If you had asked me to make a series of suppositions about the author of this gripping script, I feel that I would have done pretty well. Both the writer and the story reveal themselves with every line, and I feel like I cheated myself out of the opportunity to be smug by looking Letts up before writing my predictions down. Naturally, Letts is an actor. This script is an actors' showcase in all of the best ways. It manages to have a reason to exist outside of itself, unlike so many modern American theatrical "classics" (basically every script I read in college, but the most ghastly example I can think of is Margulies' Dinner with Friends), resulting in something like a terrarium, where the audience just observes the actors, and is expected to marvel at how lifelike they are.

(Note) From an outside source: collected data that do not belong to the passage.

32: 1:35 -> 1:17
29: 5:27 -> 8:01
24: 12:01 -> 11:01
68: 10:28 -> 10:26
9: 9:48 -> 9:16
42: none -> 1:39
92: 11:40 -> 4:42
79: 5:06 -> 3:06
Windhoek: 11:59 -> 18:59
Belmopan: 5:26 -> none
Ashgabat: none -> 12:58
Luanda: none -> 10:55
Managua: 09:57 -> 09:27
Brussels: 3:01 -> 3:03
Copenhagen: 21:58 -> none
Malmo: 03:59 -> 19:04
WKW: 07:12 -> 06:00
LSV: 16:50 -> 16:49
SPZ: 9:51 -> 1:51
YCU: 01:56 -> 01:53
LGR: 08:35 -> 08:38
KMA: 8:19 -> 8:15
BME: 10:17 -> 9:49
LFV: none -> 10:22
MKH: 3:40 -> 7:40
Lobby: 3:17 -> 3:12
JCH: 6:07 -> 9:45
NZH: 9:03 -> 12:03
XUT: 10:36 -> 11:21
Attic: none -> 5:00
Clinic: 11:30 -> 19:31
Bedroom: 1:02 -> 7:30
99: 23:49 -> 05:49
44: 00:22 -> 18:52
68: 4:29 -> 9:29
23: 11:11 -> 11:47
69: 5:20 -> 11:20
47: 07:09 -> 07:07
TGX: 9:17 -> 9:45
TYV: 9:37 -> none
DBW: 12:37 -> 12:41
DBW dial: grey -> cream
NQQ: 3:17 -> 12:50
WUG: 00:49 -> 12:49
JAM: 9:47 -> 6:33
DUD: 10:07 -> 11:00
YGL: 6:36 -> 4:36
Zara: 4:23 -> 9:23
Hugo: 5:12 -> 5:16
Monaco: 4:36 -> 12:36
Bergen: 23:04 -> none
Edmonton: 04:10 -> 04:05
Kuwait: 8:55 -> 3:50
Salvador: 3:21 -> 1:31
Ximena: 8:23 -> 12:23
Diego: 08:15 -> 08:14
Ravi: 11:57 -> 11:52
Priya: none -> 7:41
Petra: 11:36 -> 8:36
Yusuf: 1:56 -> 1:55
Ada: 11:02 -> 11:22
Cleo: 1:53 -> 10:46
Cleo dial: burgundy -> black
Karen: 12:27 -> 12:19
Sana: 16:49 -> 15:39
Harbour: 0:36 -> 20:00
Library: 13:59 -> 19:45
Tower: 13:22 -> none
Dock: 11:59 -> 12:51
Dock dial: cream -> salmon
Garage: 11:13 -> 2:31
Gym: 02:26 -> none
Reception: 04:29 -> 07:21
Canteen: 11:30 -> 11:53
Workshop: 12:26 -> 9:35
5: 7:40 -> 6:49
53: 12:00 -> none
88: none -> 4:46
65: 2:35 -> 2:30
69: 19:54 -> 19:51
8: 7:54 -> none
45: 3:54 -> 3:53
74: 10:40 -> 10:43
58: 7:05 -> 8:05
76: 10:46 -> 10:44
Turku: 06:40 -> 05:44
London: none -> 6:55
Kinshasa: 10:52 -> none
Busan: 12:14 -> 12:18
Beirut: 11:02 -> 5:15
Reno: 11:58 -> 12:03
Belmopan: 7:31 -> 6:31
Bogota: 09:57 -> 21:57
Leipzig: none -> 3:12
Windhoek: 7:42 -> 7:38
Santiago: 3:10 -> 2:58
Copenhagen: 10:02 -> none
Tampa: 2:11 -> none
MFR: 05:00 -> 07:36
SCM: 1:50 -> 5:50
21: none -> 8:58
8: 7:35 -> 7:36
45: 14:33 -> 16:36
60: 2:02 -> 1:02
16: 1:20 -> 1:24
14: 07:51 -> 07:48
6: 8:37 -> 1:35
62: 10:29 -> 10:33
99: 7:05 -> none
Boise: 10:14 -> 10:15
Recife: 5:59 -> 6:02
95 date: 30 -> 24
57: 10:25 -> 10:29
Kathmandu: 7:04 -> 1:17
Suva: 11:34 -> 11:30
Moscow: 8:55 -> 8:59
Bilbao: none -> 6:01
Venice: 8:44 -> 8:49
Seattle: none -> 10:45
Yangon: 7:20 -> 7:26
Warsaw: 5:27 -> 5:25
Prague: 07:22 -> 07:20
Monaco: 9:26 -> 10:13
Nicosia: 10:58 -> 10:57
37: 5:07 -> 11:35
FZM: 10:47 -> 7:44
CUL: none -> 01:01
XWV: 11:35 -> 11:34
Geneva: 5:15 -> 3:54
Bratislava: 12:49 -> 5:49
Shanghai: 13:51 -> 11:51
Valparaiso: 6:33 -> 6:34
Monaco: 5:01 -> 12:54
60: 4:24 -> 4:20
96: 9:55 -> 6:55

But it's more specific than that. It's not just that this script was written by an actor, but by a very certain type of highly skilled actor, for whom every line is its' own story. The ghosts of Edward Albee and Anton Chekov are on every page, and even more so on the second reading. I flatter myself by imagining that I could have predicted that Letts was not only an actor, but one who specializes in the works of those playwrights, as indeed he does. Osage County is no less than a modern Desire Under the Elms, so rawly and honestly American.
But one thing did surprise me about Letts, when I did a little research. He's a man. Perhaps even more than the three playwrights to whom I've compared him above, he has created women who are so true that I assumed Tracy was a woman's name. I was so gobsmacked by this script, that I couldn't sleep until I had not only finished it, but watched the movie. Sadly, the edges seem purposefully filed down in the screen adaptation, but even a taste of this experience was enough to make me resent my entire ancestry. Perhaps it's best that I don't have a chance to see it on stage.